--- Page extract Enclosed Below ---
And so as we mine into your philosophies, I’m going to get into some brass tacks, a lot of specific stuff that I want to know– and I’m sure a lot of people want to know– about how you moved from being unsuccessful to being successful, or from poor to poor no more. So here we go.
-What time do you wake up every day, my friend?
-Around 5 o’clock.
-Monday, Tuesday, Wednesday, Thursday, Friday, Saturday, and Sunday?
-Even on Sunday, you get up at 5:00?
-I wake up at 5:00. That’s what you asked. You said, what time do I wake up every day. 5:00.
-OK. So 5 o’clock. Now, when you wake up, how do you organize your day? What is your process?
-The first thing I do is I become reflective, because I am so thankful to be alive.
-And I want to ask you this– this might be a stupid question, but I want to know. Are you in the kitchen? Are you sitting there at the kitchen going, I am thankful. Or do you walk around? Do you go for a walk? Do you sit down at your study? Where do you go?
--- End of Enclosed Page extract ---
--- Record extracts Enclosed Below ---
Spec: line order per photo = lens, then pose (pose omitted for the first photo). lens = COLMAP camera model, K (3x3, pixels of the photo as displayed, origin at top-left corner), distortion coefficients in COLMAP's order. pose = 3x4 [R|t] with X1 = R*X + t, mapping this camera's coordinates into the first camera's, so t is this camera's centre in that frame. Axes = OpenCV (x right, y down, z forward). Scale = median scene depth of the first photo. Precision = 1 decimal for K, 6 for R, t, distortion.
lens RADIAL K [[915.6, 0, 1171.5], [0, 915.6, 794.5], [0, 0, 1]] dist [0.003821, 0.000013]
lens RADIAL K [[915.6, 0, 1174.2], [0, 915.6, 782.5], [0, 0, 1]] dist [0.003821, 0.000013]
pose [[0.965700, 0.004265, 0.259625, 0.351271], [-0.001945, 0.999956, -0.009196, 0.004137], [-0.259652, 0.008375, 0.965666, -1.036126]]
--- End of Enclosed Record extracts ---
--- Record extracts Enclosed Below ---
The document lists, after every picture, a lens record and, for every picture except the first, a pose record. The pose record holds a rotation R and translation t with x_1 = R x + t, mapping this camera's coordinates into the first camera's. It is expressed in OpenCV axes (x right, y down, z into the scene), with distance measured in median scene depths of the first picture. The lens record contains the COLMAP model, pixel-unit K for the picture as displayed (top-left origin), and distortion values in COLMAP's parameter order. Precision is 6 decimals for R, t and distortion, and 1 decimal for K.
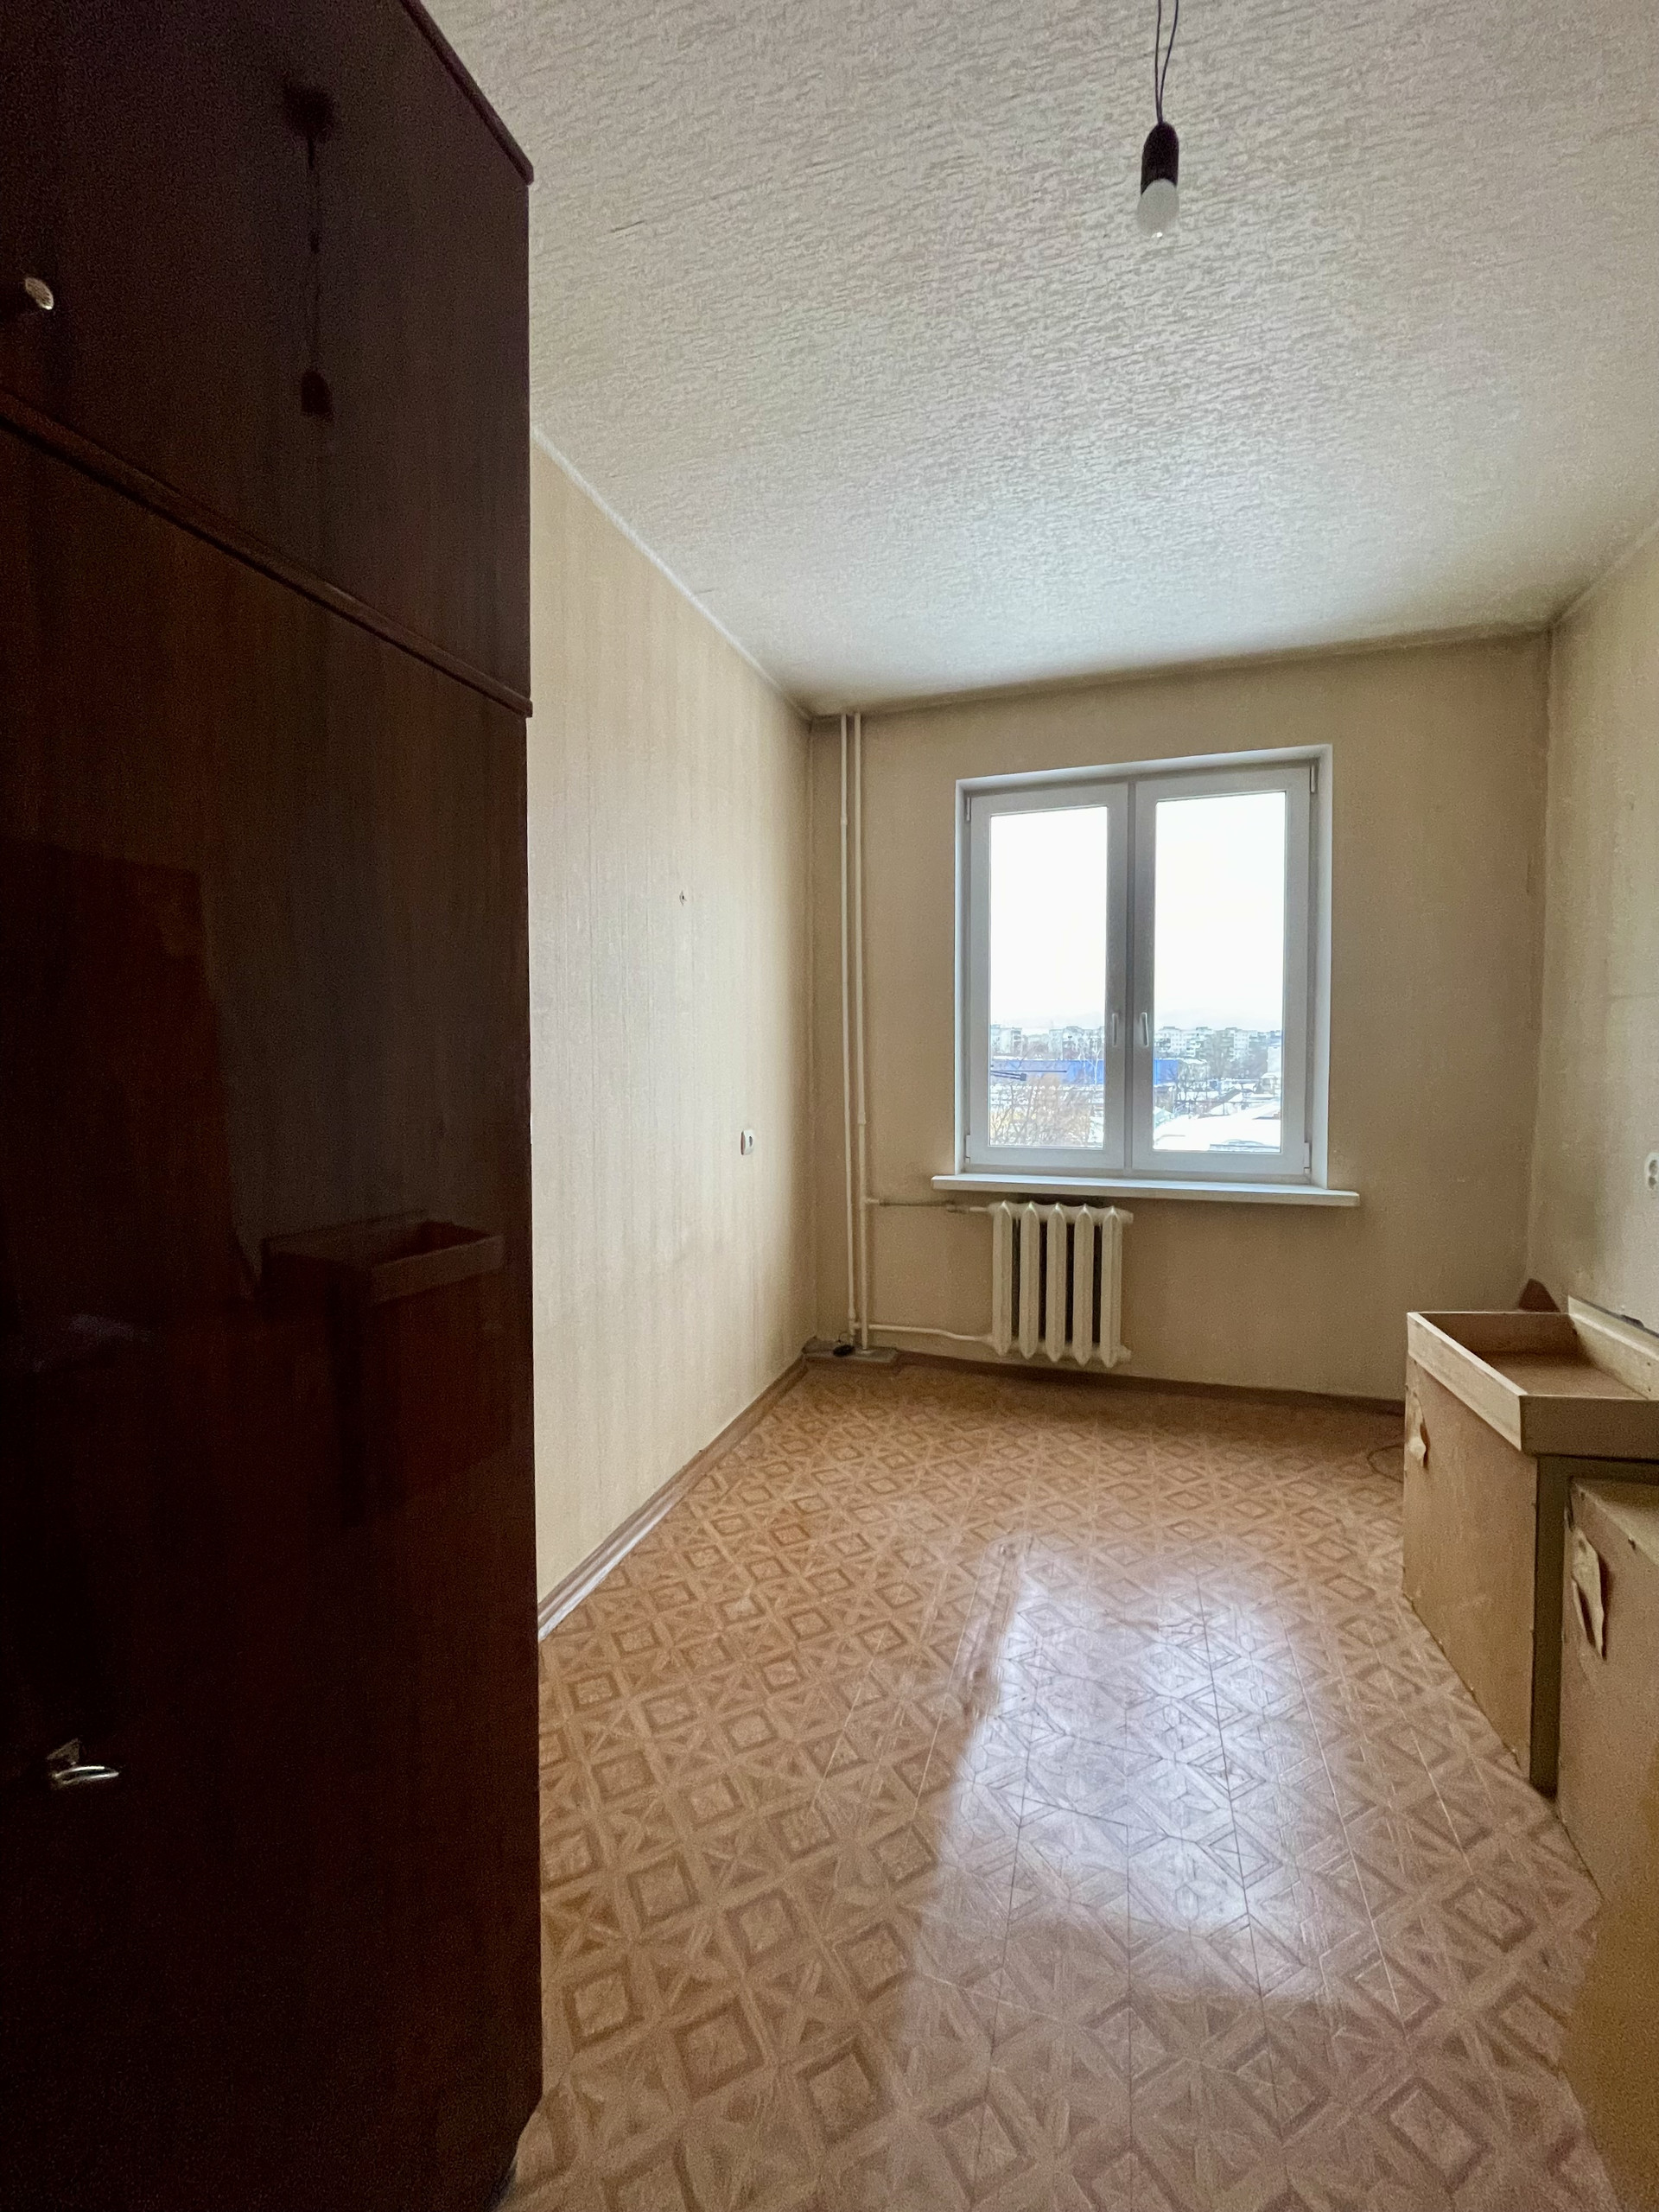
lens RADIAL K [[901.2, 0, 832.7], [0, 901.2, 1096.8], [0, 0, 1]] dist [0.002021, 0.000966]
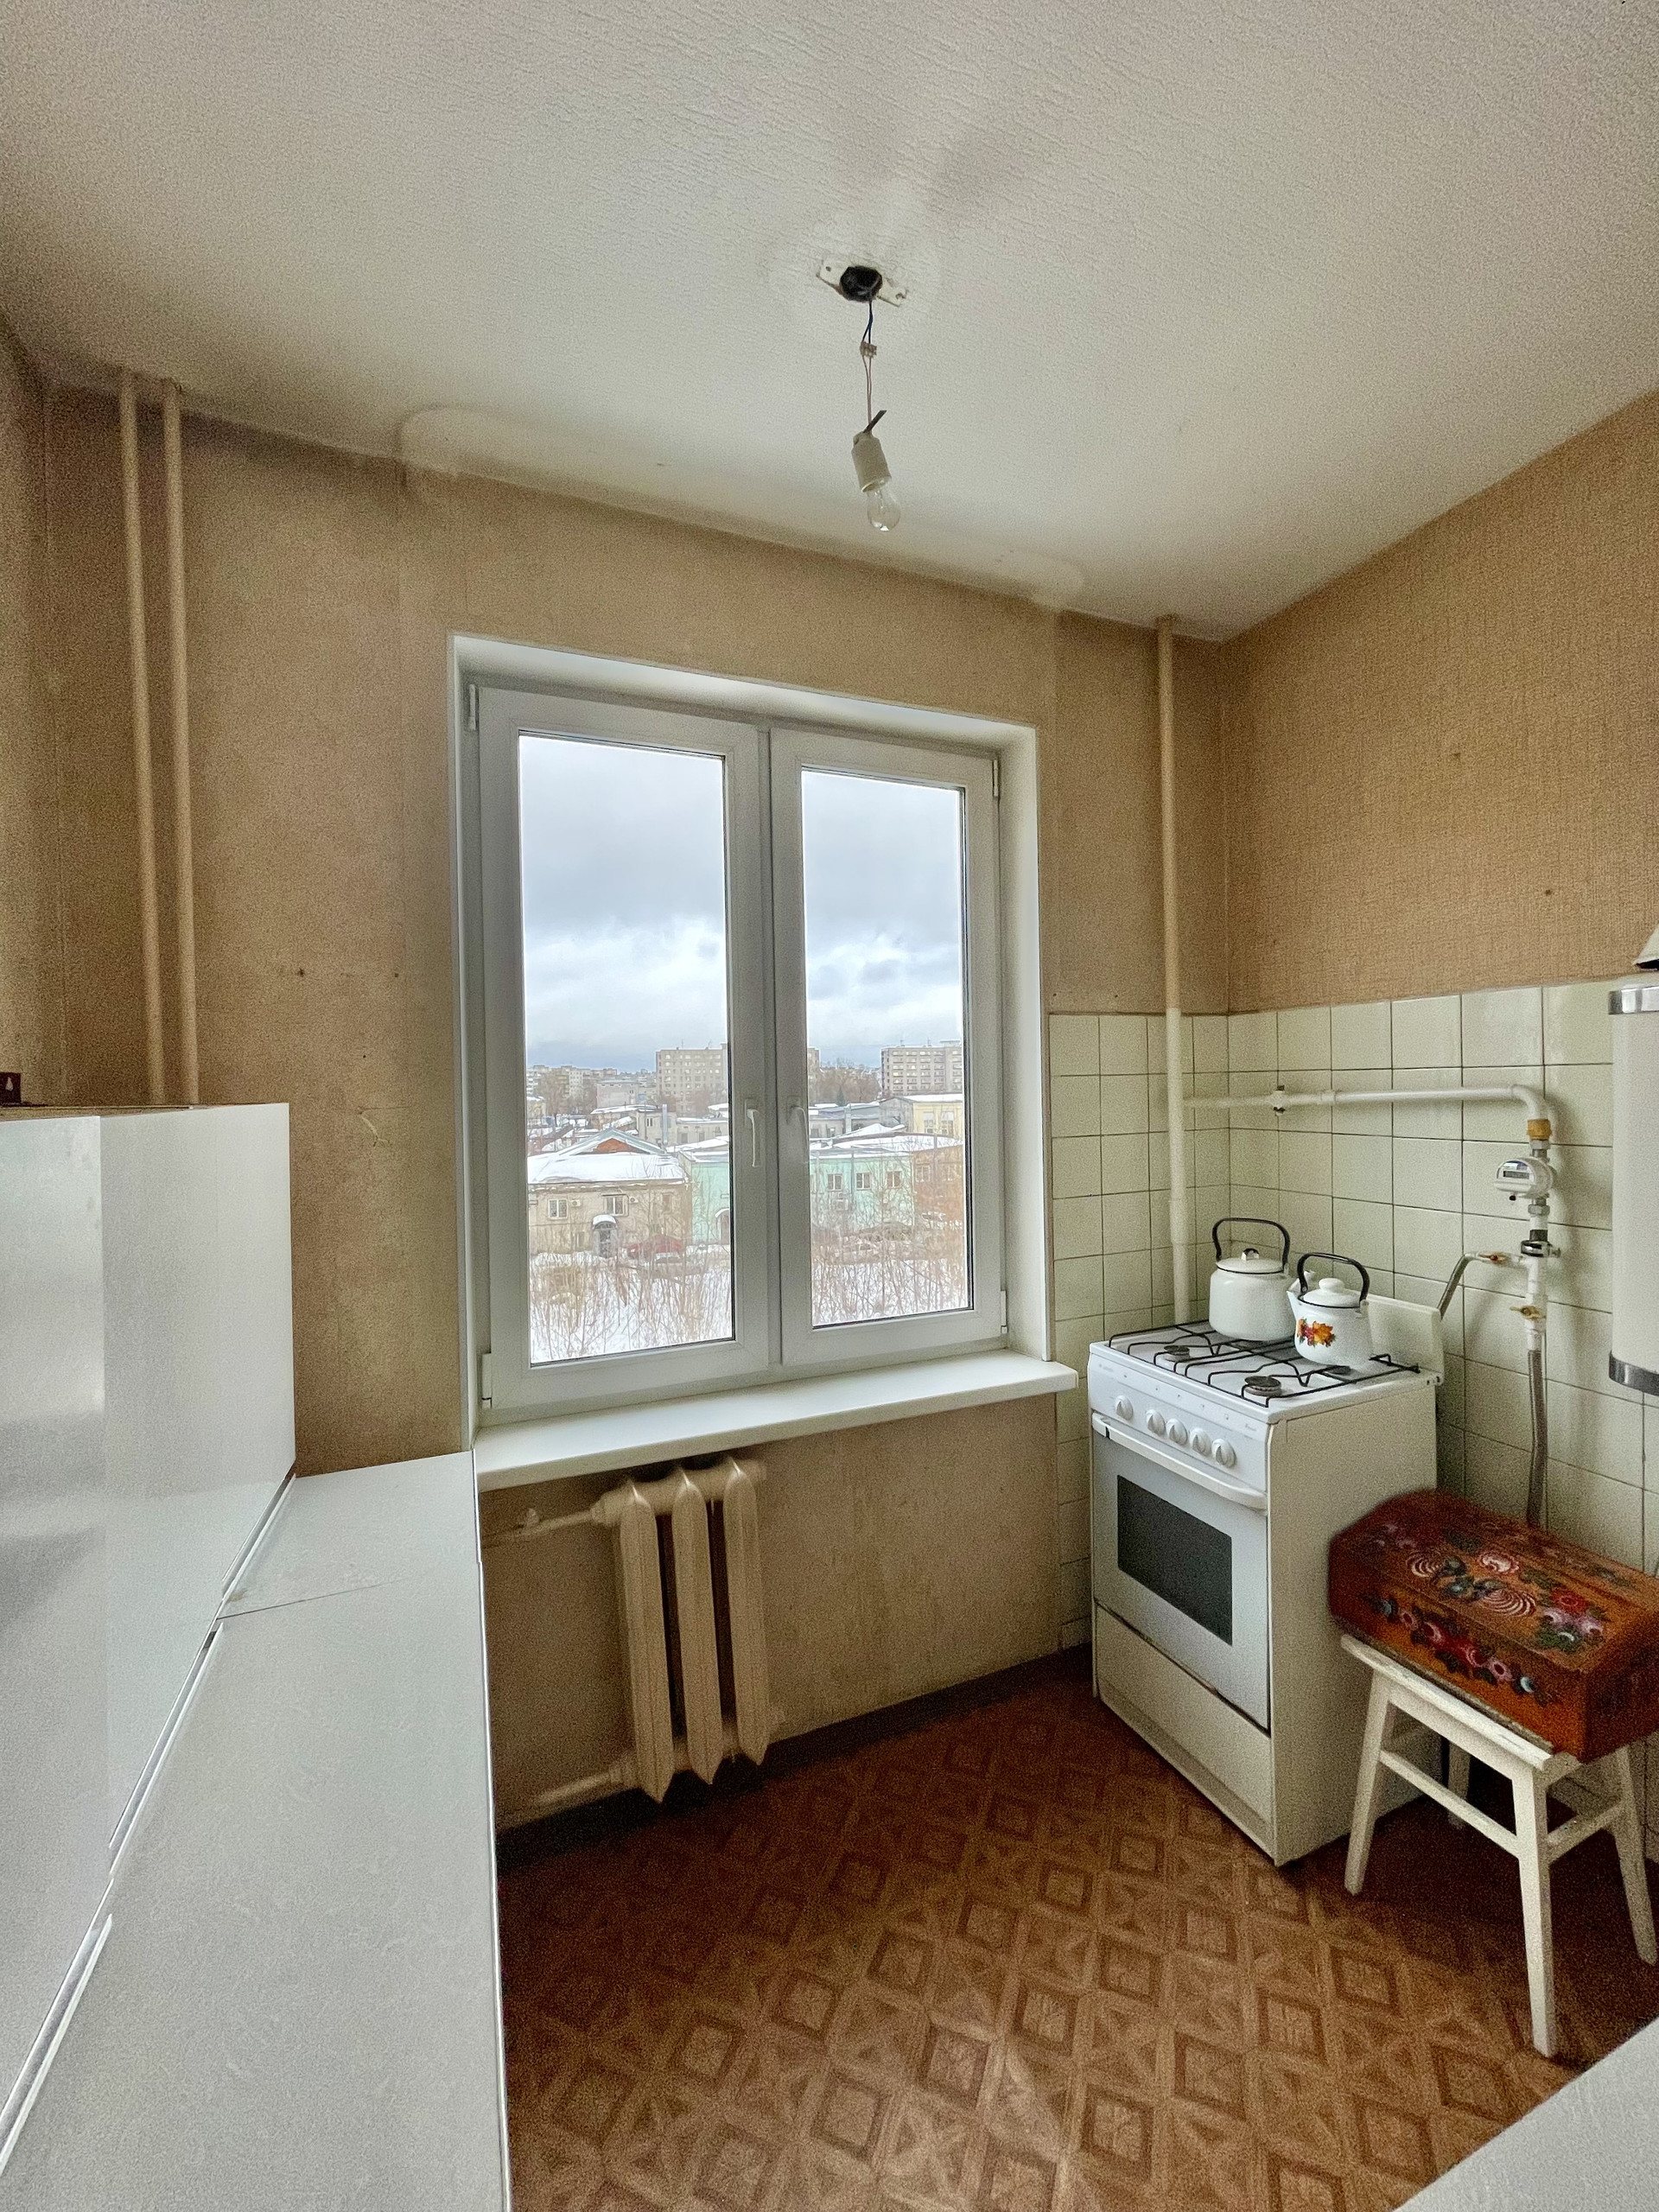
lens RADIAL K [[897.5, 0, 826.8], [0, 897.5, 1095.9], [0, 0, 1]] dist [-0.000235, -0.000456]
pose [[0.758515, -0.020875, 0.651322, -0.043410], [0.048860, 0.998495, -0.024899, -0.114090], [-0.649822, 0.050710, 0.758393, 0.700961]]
--- End of Enclosed Record extracts ---
- Set of tasks:
a - Summarize the interview on morning routines in two sentences.
b - Answer these questions from the interview on morning routines:
(i) What two shifts does the interviewer say he wants to learn about?
(ii) At what time does the guest wake up?
(iii) Why does the guest become reflective first thing?
c - Pick up the interview on morning routines after its last line and continue it.
The material has no connection to the interview text.

- Answers to this exercise:
a - The interviewer says he wants specific details on how his guest went from unsuccessful to successful, and the guest says he wakes up at 5:00 every day, Sunday included. When asked how he organizes his day, the guest says he first becomes reflective because he is thankful to be alive, and the interviewer then asks where he goes to do this.

b -
(i) Moving from being unsuccessful to being successful, and from poor to poor no more.
(ii) Around 5 o'clock, every day.
(iii) Because he is so thankful to be alive.

c -
-I like to give life to the word thankful. The easiest thing, the word is I’m thankful. No. That’s not the way– I walk through. And I remember the way it was. I’ll walk through and pass by a bathroom. I’ll turn the lights on. I look in there. And the guest bedroom is always perfect at our house, because you can’t use it. It’s always perfect.
So I walk by, and I turn the lights on, and I say, God. This is so cool, because I remember outhouses, and I remember having to walk a long ways to one. Now, I have real reasons to be thankful. And I’m thankful to be a business coach.